According to a new study, the amount of water in the clouds of Venus and most planets in the solar system is much too low to support life as we know it. Researchers claim, however, that Jupiter's clouds offer the right water conditions for Earth-like life.
This discovery also suggests that most — but not all — overcast planetary conditions are unsuitable for life.
Experts published the study titled "Water Activity in Venus's Uninhabitable Clouds and Other Planetary Atmospheres" in the journal Nature Astronomy.
The findings appear to contradict prior studies claiming that phosphine gas in Venus' atmosphere is an indicator of probable life in the planet's clouds.
Although phosphine is connected with life on Earth, many scientists have remained skeptical of the presence of living organisms in Venus' clouds, owing to the fact that they are primarily constituted of sulphuric acid, which is harmful to the cellular structures that support life.
One of the study's authors, Dr. John E Hallsworth of Queen's University Belfast's School of Biological Sciences, said that they looked at the effective concentration of water molecules, which they scientifically dubbed water activity.
They discovered that the effective concentration of water molecules is not only somewhat lower than what is required for the most durable bacteria on Earth, but it is also more than 100 times too low.
"It is almost at the bottom of the scale and an unbridgeable distance from what life requires to be active," Dr. Hallsworth said per Debryshire Live.
All of the planets that orbit the sun are dwarfed by Jupiter, the gas giant. It is gigantic, and it is known for its clouds, just like Venus. When the researchers looked at the water activity in Jupiter's atmosphere, they discovered that it was high enough to allow bacteria to live there.
Hallsworth stated that they had not anticipated such an outcome.
The scientists used data from NASA's Galileo mission, which launched in 1989 and deployed a probe into Jupiter's atmosphere in 1995, to discover that there are conditions suitable for life beneath Jupiter's churning, spinning face.

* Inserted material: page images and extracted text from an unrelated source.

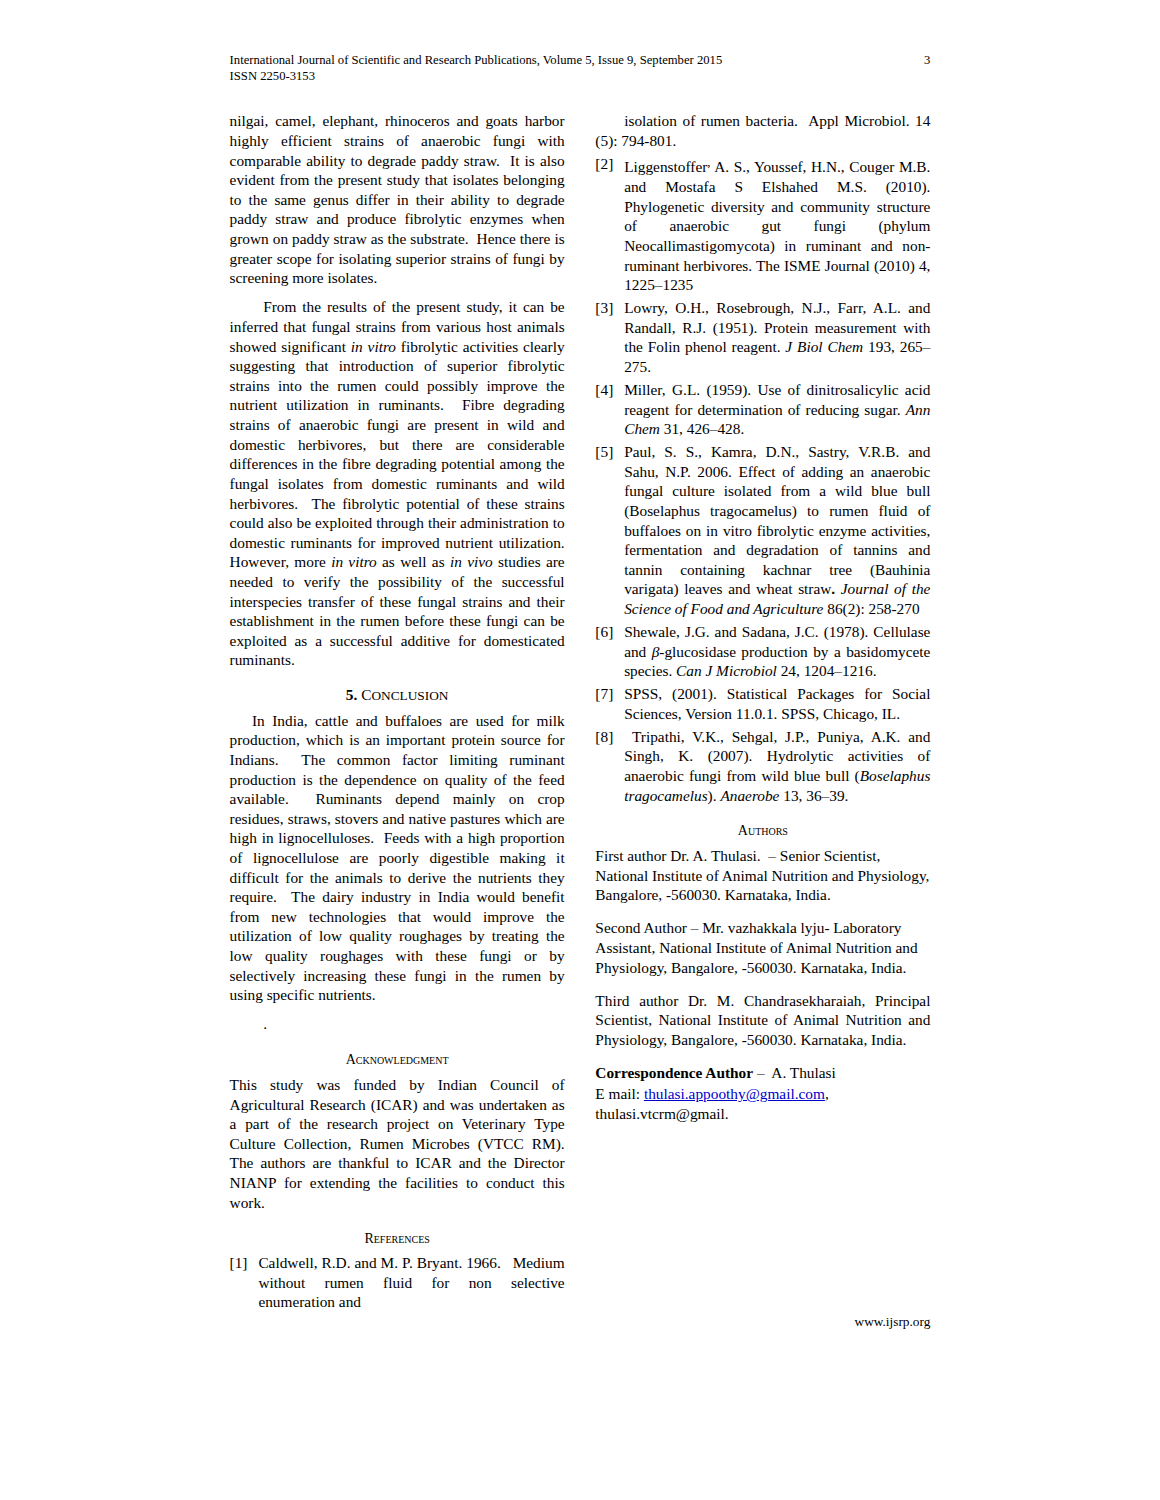International Journal of Scientific and Research Publications, Volume 5, Issue 9, September 2015
ISSN 2250-3153 3
nilgai, camel, elephant, rhinoceros and goats harbor highly efficient strains of anaerobic fungi with comparable ability to degrade paddy straw. It is also evident from the present study that isolates belonging to the same genus differ in their ability to degrade paddy straw and produce fibrolytic enzymes when grown on paddy straw as the substrate. Hence there is greater scope for isolating superior strains of fungi by screening more isolates.
From the results of the present study, it can be inferred that fungal strains from various host animals showed significant in vitro fibrolytic activities clearly suggesting that introduction of superior fibrolytic strains into the rumen could possibly improve the nutrient utilization in ruminants. Fibre degrading strains of anaerobic fungi are present in wild and domestic herbivores, but there are considerable differences in the fibre degrading potential among the fungal isolates from domestic ruminants and wild herbivores. The fibrolytic potential of these strains could also be exploited through their administration to domestic ruminants for improved nutrient utilization. However, more in vitro as well as in vivo studies are needed to verify the possibility of the successful interspecies transfer of these fungal strains and their establishment in the rumen before these fungi can be exploited as a successful additive for domesticated ruminants.
5. CONCLUSION
In India, cattle and buffaloes are used for milk production, which is an important protein source for Indians. The common factor limiting ruminant production is the dependence on quality of the feed available. Ruminants depend mainly on crop residues, straws, stovers and native pastures which are high in lignocelluloses. Feeds with a high proportion of lignocellulose are poorly digestible making it difficult for the animals to derive the nutrients they require. The dairy industry in India would benefit from new technologies that would improve the utilization of low quality roughages by treating the low quality roughages with these fungi or by selectively increasing these fungi in the rumen by using specific nutrients.
.
Acknowledgment
This study was funded by Indian Council of Agricultural Research (ICAR) and was undertaken as a part of the research project on Veterinary Type Culture Collection, Rumen Microbes (VTCC RM). The authors are thankful to ICAR and the Director NIANP for extending the facilities to conduct this work.
References
[1] Caldwell, R.D. and M. P. Bryant. 1966. Medium without rumen fluid for non selective enumeration and
isolation of rumen bacteria. Appl Microbiol. 14 (5): 794-801.
[2] Liggenstoffer, A. S., Youssef, H.N., Couger M.B. and Mostafa S Elshahed M.S. (2010). Phylogenetic diversity and community structure of anaerobic gut fungi (phylum Neocallimastigomycota) in ruminant and non-ruminant herbivores. The ISME Journal (2010) 4, 1225–1235
[3] Lowry, O.H., Rosebrough, N.J., Farr, A.L. and Randall, R.J. (1951). Protein measurement with the Folin phenol reagent. J Biol Chem 193, 265–275.
[4] Miller, G.L. (1959). Use of dinitrosalicylic acid reagent for determination of reducing sugar. Ann Chem 31, 426–428.
[5] Paul, S. S., Kamra, D.N., Sastry, V.R.B. and Sahu, N.P. 2006. Effect of adding an anaerobic fungal culture isolated from a wild blue bull (Boselaphus tragocamelus) to rumen fluid of buffaloes on in vitro fibrolytic enzyme activities, fermentation and degradation of tannins and tannin containing kachnar tree (Bauhinia varigata) leaves and wheat straw. Journal of the Science of Food and Agriculture 86(2): 258-270
[6] Shewale, J.G. and Sadana, J.C. (1978). Cellulase and β-glucosidase production by a basidomycete species. Can J Microbiol 24, 1204–1216.
[7] SPSS, (2001). Statistical Packages for Social Sciences, Version 11.0.1. SPSS, Chicago, IL.
[8] Tripathi, V.K., Sehgal, J.P., Puniya, A.K. and Singh, K. (2007). Hydrolytic activities of anaerobic fungi from wild blue bull (Boselaphus tragocamelus). Anaerobe 13, 36–39.
Authors
First author Dr. A. Thulasi. – Senior Scientist, National Institute of Animal Nutrition and Physiology, Bangalore, -560030. Karnataka, India.
Second Author – Mr. vazhakkala lyju- Laboratory Assistant, National Institute of Animal Nutrition and Physiology, Bangalore, -560030. Karnataka, India.
Third author Dr. M. Chandrasekharaiah, Principal Scientist, National Institute of Animal Nutrition and Physiology, Bangalore, -560030. Karnataka, India.
Correspondence Author – A. Thulasi
E mail: thulasi.appoothy@gmail.com, thulasi.vtcrm@gmail.
www.ijsrp.org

Chris McKay, a planetary scientist at NASA's Ames Research Center and co-author on the research, claimed in a news conference (per CNet) that at least one layer in Jupiter's clouds meets the water requirements.
He stated that they would have to show that there is a naturally available energy source and all of the necessary nutrients for life.
The findings go far further into the solar system. The team does not have any probe data to judge if the water activity on Saturn, Neptune, or Uranus is high enough for life to survive. Hallsworth comments, though, that he "would not expect any of them to have a layer of high-water activity," and that they are much colder than Jupiter, making life much more difficult to establish.
What about going even further? Is there anything outside the solar system? Exoplanet scientists may be able to assess the habitability of faraway places in the cosmos by studying the water activity in their atmospheres with NASA's James Webb Space Telescope, which is planned to launch in October.